Wir haben hier eine etwas spezielle Situation, was die Rollen von Bund und Kantonen anbelangt. Die Tatsache, dass die Kraftwerksbetreiberinnen zu 100 Prozent entschädigt werden, ist schon ein bisschen speziell - zu 100 Prozent entschädigt! Dass da der Bund und die Kantone genau hinschauen, dass sie priorisieren, dass sie schauen, ob das nötig ist, wie man das am besten und kostengünstigsten machen kann - ich glaube, Sie dürfen dem Bundesrat nicht verargen, dass wir das tun.

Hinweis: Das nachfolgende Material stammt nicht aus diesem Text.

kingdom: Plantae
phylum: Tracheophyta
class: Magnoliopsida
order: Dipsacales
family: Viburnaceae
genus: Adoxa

Dann haben wir noch rechtlich ein paar Einschränkungen: Wir können keine Leistungsvereinbarungen abschliessen, denn nicht die Kantone werden vom Bund für die Sanierungsprojekte bezahlt, sondern die Eigentümer der Wasserkraftwerke werden direkt entschädigt. Und noch einmal, darauf muss ich Sie aufmerksam machen: Am Schluss müssen Sie sich mit den effektiven Kosten auch noch beschäftigen.

Ich will damit dem Anliegen nicht die Berechtigung und Bedeutung absprechen. Die Sanierung der Wasserkraft ist absolut wichtig. Wir haben hier ein Potenzial. Sie haben heute die Lachse erwähnt, ich habe das auch gelesen und mich gefreut. Ich denke, dass die ganze Sanierung der Wasserkraft die Schweiz wieder verändert und wirklich ein Mehrwert ist, den wir dringend brauchen.

Es fehlt nicht am Willen und nicht am Engagement des Bundesrates. Aber man muss sich einfach bewusst sein: Es sind hier noch ein paar Hürden zu nehmen. Aber machen Sie Druck und Dampf! Das gibt uns dann Rückendeckung, um vielleicht etwas rascher vorwärtszugehen, als man gedacht hat.